Connie Dills

Whether it’s in a hospital or nursing home, alarm proliferation is a well-documented patient safety threat that also disrupts workflow and quality of patient care. Respiratory therapists and registered nurses are forced to respond to hundreds of daily alarms — the majority of which end up as non-actionable, requiring no intervention. This leads to alarm fatigue and disruption from their primary job: engaging with patients.

This was the challenge we faced at the Hospital for Special Care. As an acute long-term care and rehabilitation facility, many patients at HSC are active, which is typically good for their recovery process. However, the number of non-actionable alarms blaring daily — due to a tightly set alarm parameter or a patient talking/coughing or getting out of bed — was distracting to clinical staff and disruptive to patients.

We were concerned about alarm fatigue because our RTs have a lot of patient care responsibilities in addition to responding to ventilator alarms. To better understand and to begin getting this problem under control, we needed to leverage both technology and the expertise of interdisciplinary leadership. This involved clinical, IT,  clinical engineering, and other departments to assess and evaluate which alarms were critical and which were nuisances or non-actionable.

We were able to reduce alarms by an estimated 80% on 100-plus ventilators. We achieved real-time surveillance of patients on ventilation support, and complied with the Joint Commission’s National Patient Safety Goal of mandating that hospitals take definitive steps to implement policies and procedures to safely reduce and prioritize clinical alarms. But we wanted to do more.

Our goals included collecting and distributing real-time data from our ventilators, as well as pulse oximeters, for enhanced, continuous patient surveillance, and analyzing objective clinical data after any patient incident to assess response processes and preventative measures.

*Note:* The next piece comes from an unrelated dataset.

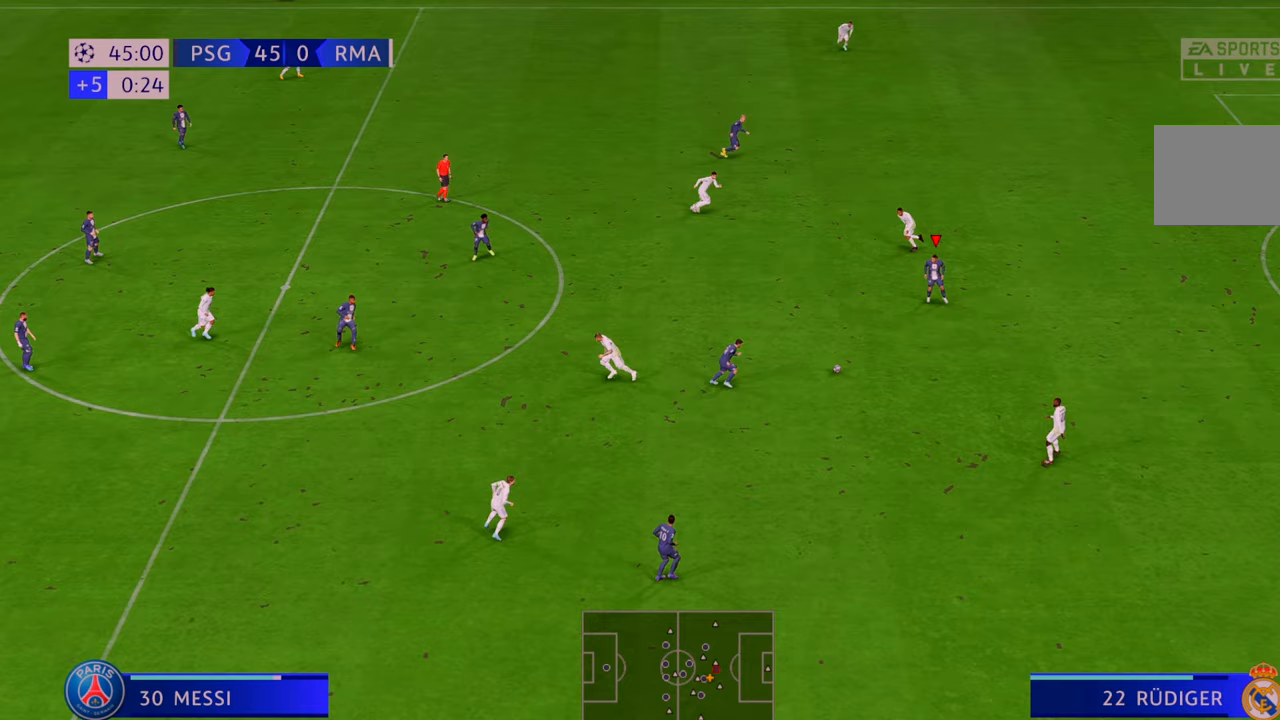
{"buttons": ["R2"], "left_stick": "right", "right_stick": "center", "events": [[100, "left_stick", "up-right"], [500, "left_stick", "right"]]}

We also wanted to improve quality and reporting data. Prior to implementing our platform, HSC was dependent on individual recollections from clinical responders after an alarm incident. Today, can use the data provided by its platform to sort out the story behind any incident, increasing accuracy on occurrence reporting and resolution.

In addition, the data collected is used by Respiratory Care Services in reporting to the Performance Management Audit Committee, which monitors ventilator management performance, and also helps identify potential areas of need.

Finally, we wanted to eliminate the manual processes associated with ventilator checks, and automate the capture of all measured parameters (peak airway pressures, volumes, etc.) and settings. In addition to reducing the risk of transcription errors, ventilator check automation means that RTs spend less time completing documentation and more time engaging with patients.

Alarm management is a fundamental part of what we do. It’s made a big difference in our staff’s efficiency and effectiveness, and reduced stress for our patients and their families. Today, if you go on the unit it’s very quiet relative to the number of ventilators in use—something the Joint Commission auditor noted during our last survey.

Achieving measurable progress in clinical alarm management requires a holistic approach. Technology certainly plays a critical role in alarm, but enterprise alarm management is a classic example of interdisciplinary leadership.

Connie Dills, MBA, RRT, RPFT, is Respiratory Practice Manager for the Hospital for Special Care in New Britain and Hartford, CT. Jeanne Venella, DNP, is Chief Nursing Officer for Bernoulli, in Milford, CT.